= What you will do =
Copy out every line of text in the data below word for word, leaving out the pictures.

(Chart-based quiz items)
▼

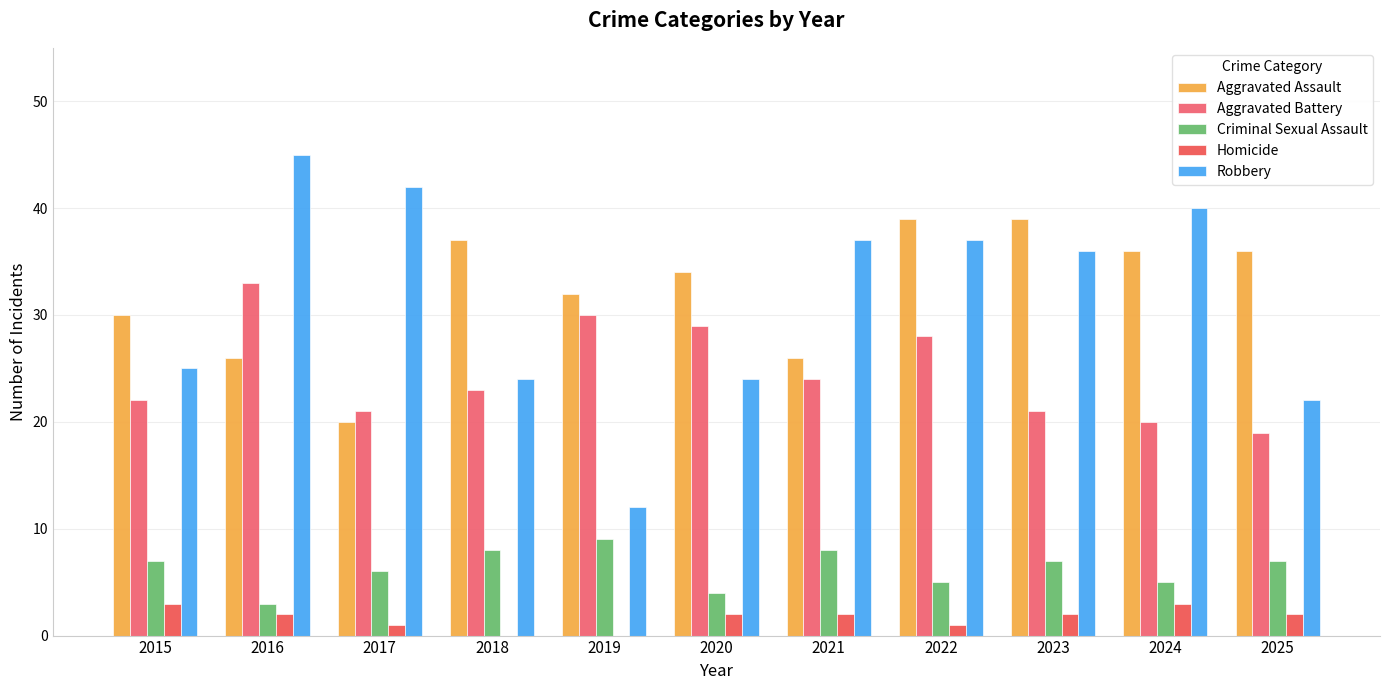

Are the bars grouped side by side (vs. stacked)?

Yes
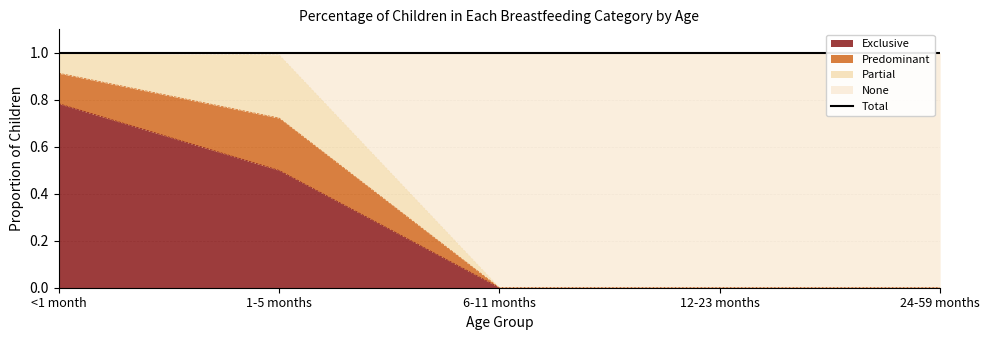

The value of Exclusive at 6-11 months is -0.3. True or false?

False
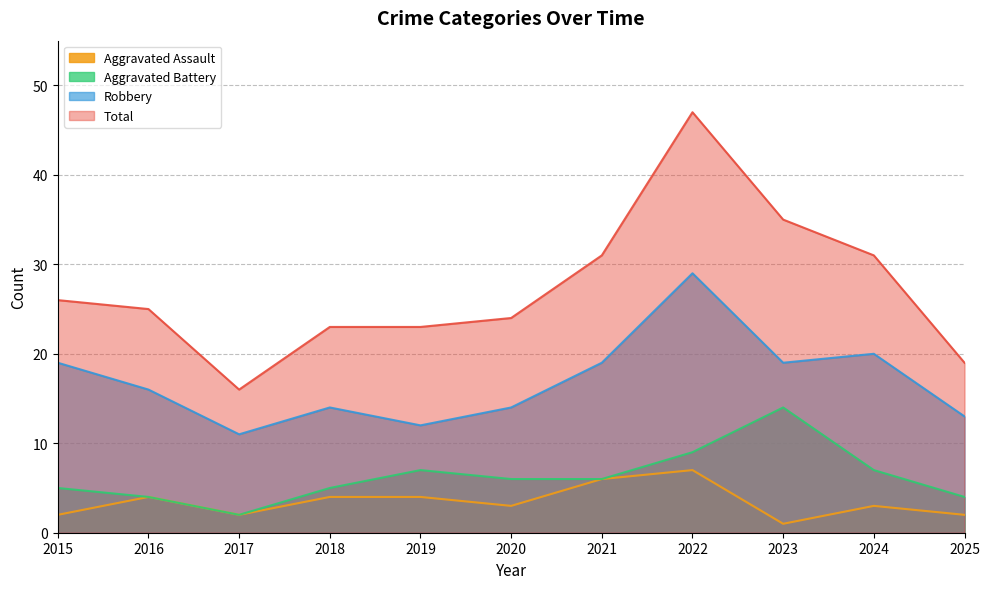

At how many categories does at least one series exceed 4?

11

▲

= Answer for the task =
Are the bars grouped side by side (vs. stacked)?

Yes

The value of Exclusive at 6-11 months is -0.3. True or false?

False

At how many categories does at least one series exceed 4?

11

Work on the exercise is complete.